Data |
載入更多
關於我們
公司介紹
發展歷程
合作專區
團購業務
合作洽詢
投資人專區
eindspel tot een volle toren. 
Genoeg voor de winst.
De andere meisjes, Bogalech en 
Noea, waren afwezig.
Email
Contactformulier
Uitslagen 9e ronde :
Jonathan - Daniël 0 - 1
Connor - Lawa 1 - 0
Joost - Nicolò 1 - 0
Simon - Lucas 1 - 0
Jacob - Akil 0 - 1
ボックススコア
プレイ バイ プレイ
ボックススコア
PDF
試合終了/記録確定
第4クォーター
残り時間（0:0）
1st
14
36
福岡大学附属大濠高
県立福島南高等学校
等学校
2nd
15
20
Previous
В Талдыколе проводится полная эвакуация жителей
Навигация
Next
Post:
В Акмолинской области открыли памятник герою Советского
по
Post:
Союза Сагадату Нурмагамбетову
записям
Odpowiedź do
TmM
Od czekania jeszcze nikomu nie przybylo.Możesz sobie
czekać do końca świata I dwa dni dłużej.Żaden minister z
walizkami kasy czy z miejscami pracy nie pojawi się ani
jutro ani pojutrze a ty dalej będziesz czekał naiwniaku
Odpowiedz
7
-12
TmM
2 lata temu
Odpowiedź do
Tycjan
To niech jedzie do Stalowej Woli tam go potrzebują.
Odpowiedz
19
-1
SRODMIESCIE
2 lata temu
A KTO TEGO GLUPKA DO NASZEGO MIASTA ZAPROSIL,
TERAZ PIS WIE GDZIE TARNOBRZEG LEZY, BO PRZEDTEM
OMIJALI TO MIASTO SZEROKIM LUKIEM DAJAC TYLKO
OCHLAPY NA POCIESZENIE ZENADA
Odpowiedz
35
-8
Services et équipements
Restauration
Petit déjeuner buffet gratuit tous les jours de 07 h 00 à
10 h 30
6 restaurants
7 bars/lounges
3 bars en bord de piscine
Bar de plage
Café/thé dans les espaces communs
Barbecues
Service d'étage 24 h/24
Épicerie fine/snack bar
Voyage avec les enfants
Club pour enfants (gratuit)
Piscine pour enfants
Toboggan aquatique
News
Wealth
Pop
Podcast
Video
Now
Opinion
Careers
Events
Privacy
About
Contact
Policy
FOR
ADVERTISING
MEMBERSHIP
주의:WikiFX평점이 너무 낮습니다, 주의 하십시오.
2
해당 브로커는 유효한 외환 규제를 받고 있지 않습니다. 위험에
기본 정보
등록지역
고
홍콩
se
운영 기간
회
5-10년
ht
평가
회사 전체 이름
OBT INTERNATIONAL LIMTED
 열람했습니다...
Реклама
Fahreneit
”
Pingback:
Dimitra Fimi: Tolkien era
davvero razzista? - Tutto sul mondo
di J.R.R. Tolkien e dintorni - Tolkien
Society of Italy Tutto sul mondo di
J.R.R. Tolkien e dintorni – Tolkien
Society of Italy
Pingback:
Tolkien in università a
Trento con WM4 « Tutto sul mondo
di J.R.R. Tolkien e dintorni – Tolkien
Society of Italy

Work instructions | Please reproduce, exactly as they appear above, the lines from the line containing "Noea, waren afwezig." up to and including the line containing "Bar de plage".

Response area |
Noea, waren afwezig.
Email
Contactformulier
Uitslagen 9e ronde :
Jonathan - Daniël 0 - 1
Connor - Lawa 1 - 0
Joost - Nicolò 1 - 0
Simon - Lucas 1 - 0
Jacob - Akil 0 - 1
ボックススコア
プレイ バイ プレイ
ボックススコア
PDF
試合終了/記録確定
第4クォーター
残り時間（0:0）
1st
14
36
福岡大学附属大濠高
県立福島南高等学校
等学校
2nd
15
20
Previous
В Талдыколе проводится полная эвакуация жителей
Навигация
Next
Post:
В Акмолинской области открыли памятник герою Советского
по
Post:
Союза Сагадату Нурмагамбетову
записям
Odpowiedź do
TmM
Od czekania jeszcze nikomu nie przybylo.Możesz sobie
czekać do końca świata I dwa dni dłużej.Żaden minister z
walizkami kasy czy z miejscami pracy nie pojawi się ani
jutro ani pojutrze a ty dalej będziesz czekał naiwniaku
Odpowiedz
7
-12
TmM
2 lata temu
Odpowiedź do
Tycjan
To niech jedzie do Stalowej Woli tam go potrzebują.
Odpowiedz
19
-1
SRODMIESCIE
2 lata temu
A KTO TEGO GLUPKA DO NASZEGO MIASTA ZAPROSIL,
TERAZ PIS WIE GDZIE TARNOBRZEG LEZY, BO PRZEDTEM
OMIJALI TO MIASTO SZEROKIM LUKIEM DAJAC TYLKO
OCHLAPY NA POCIESZENIE ZENADA
Odpowiedz
35
-8
Services et équipements
Restauration
Petit déjeuner buffet gratuit tous les jours de 07 h 00 à
10 h 30
6 restaurants
7 bars/lounges
3 bars en bord de piscine
Bar de plage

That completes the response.